Start of Block

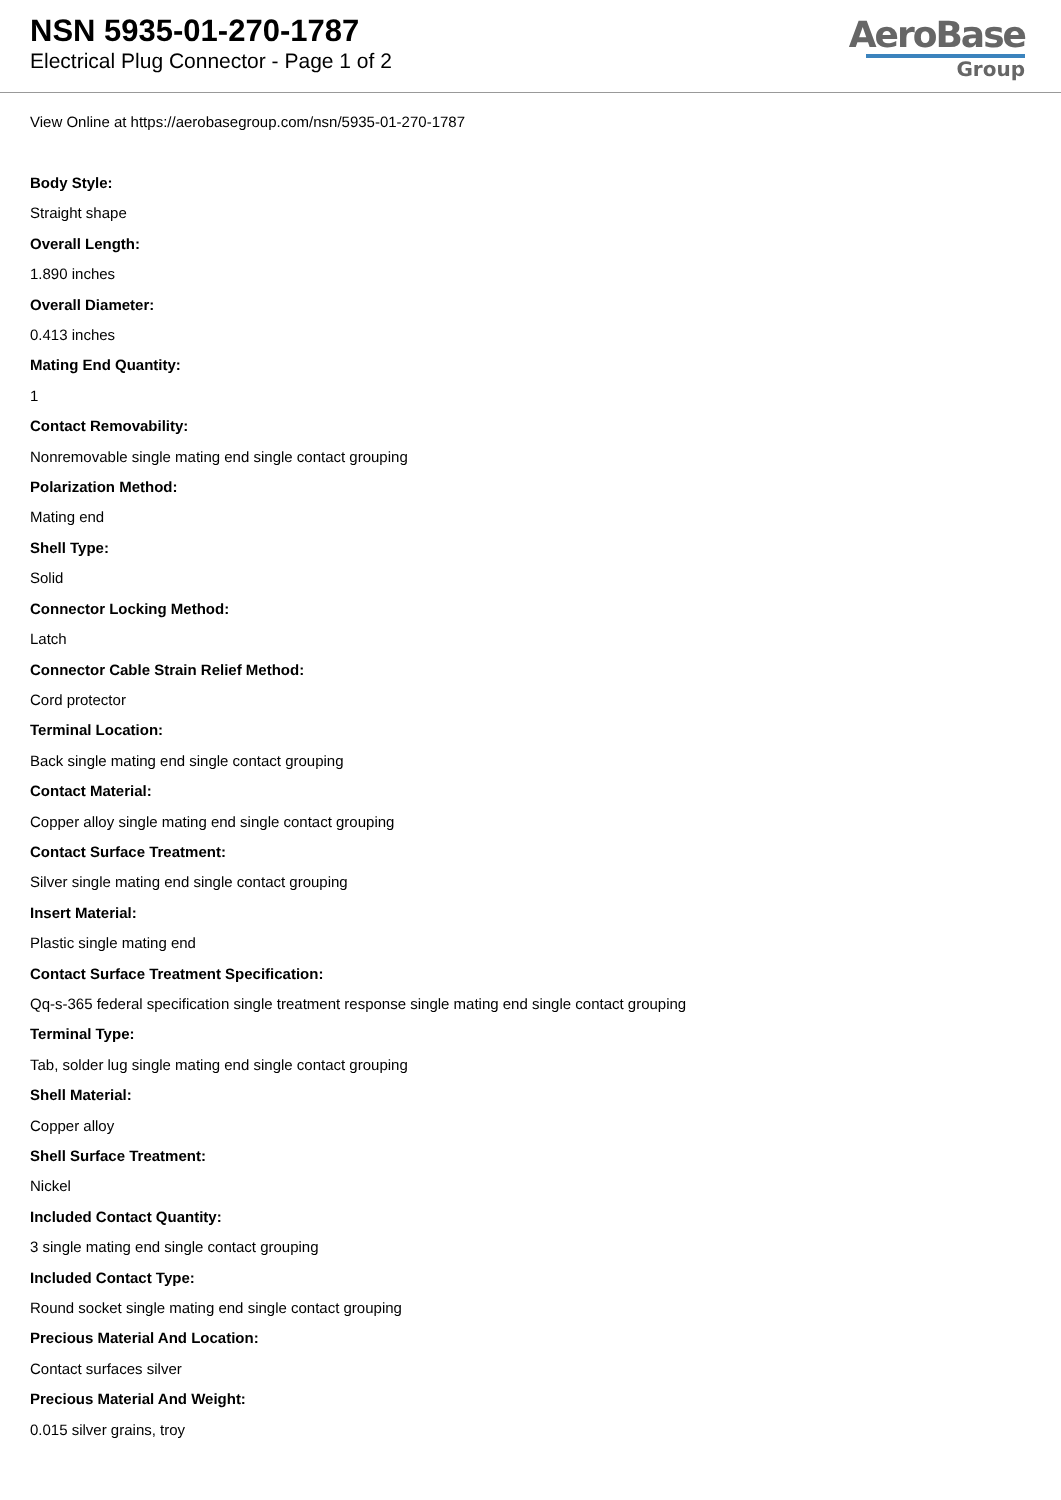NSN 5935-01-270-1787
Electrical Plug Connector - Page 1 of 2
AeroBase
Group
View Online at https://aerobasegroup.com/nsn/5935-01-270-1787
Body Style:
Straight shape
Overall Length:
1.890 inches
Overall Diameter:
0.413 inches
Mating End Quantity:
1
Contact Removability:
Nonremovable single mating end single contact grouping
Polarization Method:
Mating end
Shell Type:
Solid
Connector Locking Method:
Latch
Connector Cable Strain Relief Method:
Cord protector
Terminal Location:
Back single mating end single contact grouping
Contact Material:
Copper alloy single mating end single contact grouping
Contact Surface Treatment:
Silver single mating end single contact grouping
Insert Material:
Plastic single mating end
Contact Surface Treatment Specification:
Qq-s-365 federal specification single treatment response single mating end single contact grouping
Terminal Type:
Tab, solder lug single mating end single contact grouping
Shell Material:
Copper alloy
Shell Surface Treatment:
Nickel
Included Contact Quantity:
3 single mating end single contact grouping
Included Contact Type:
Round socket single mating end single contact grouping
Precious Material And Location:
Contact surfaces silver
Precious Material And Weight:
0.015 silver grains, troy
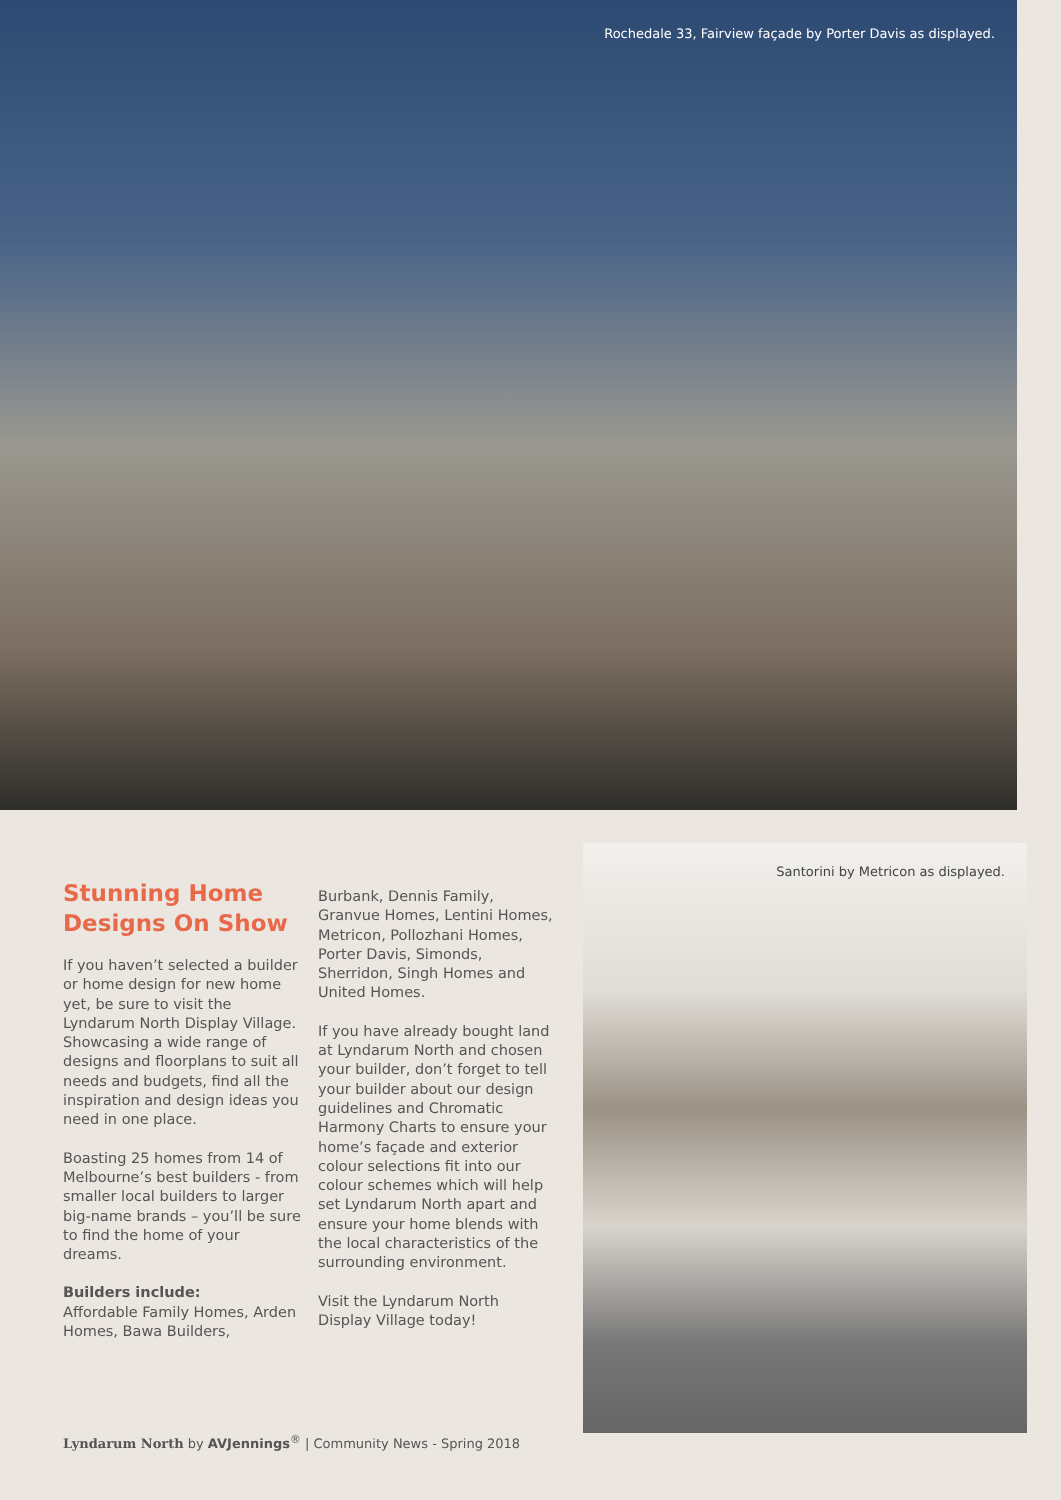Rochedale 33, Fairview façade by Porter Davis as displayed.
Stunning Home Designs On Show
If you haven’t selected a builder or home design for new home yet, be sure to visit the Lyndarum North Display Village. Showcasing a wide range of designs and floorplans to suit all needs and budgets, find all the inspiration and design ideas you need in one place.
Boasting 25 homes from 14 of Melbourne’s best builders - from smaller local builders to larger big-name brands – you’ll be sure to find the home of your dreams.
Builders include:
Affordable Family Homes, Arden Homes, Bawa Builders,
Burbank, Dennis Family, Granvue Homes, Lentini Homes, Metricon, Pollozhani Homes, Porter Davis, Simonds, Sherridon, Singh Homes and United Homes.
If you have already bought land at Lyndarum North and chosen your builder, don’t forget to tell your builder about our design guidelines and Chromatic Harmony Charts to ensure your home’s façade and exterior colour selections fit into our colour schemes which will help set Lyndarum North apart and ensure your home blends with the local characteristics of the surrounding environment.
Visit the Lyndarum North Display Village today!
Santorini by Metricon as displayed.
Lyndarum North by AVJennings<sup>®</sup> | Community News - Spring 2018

End of Block

• Task to complete:
Pictures aside, restate all of the entries exactly.

• Response to the exercise:
NSN 5935-01-270-1787
Electrical Plug Connector - Page 1 of 2
AeroBase
Group
View Online at https://aerobasegroup.com/nsn/5935-01-270-1787
Body Style:
Straight shape
Overall Length:
1.890 inches
Overall Diameter:
0.413 inches
Mating End Quantity:
1
Contact Removability:
Nonremovable single mating end single contact grouping
Polarization Method:
Mating end
Shell Type:
Solid
Connector Locking Method:
Latch
Connector Cable Strain Relief Method:
Cord protector
Terminal Location:
Back single mating end single contact grouping
Contact Material:
Copper alloy single mating end single contact grouping
Contact Surface Treatment:
Silver single mating end single contact grouping
Insert Material:
Plastic single mating end
Contact Surface Treatment Specification:
Qq-s-365 federal specification single treatment response single mating end single contact grouping
Terminal Type:
Tab, solder lug single mating end single contact grouping
Shell Material:
Copper alloy
Shell Surface Treatment:
Nickel
Included Contact Quantity:
3 single mating end single contact grouping
Included Contact Type:
Round socket single mating end single contact grouping
Precious Material And Location:
Contact surfaces silver
Precious Material And Weight:
0.015 silver grains, troy
Rochedale 33, Fairview façade by Porter Davis as displayed.
Stunning Home Designs On Show
If you haven’t selected a builder or home design for new home yet, be sure to visit the Lyndarum North Display Village. Showcasing a wide range of designs and floorplans to suit all needs and budgets, find all the inspiration and design ideas you need in one place.
Boasting 25 homes from 14 of Melbourne’s best builders - from smaller local builders to larger big-name brands – you’ll be sure to find the home of your dreams.
Builders include:
Affordable Family Homes, Arden Homes, Bawa Builders,
Burbank, Dennis Family, Granvue Homes, Lentini Homes, Metricon, Pollozhani Homes, Porter Davis, Simonds, Sherridon, Singh Homes and United Homes.
If you have already bought land at Lyndarum North and chosen your builder, don’t forget to tell your builder about our design guidelines and Chromatic Harmony Charts to ensure your home’s façade and exterior colour selections fit into our colour schemes which will help set Lyndarum North apart and ensure your home blends with the local characteristics of the surrounding environment.
Visit the Lyndarum North Display Village today!
Santorini by Metricon as displayed.
Lyndarum North by AVJennings<sup>®</sup> | Community News - Spring 2018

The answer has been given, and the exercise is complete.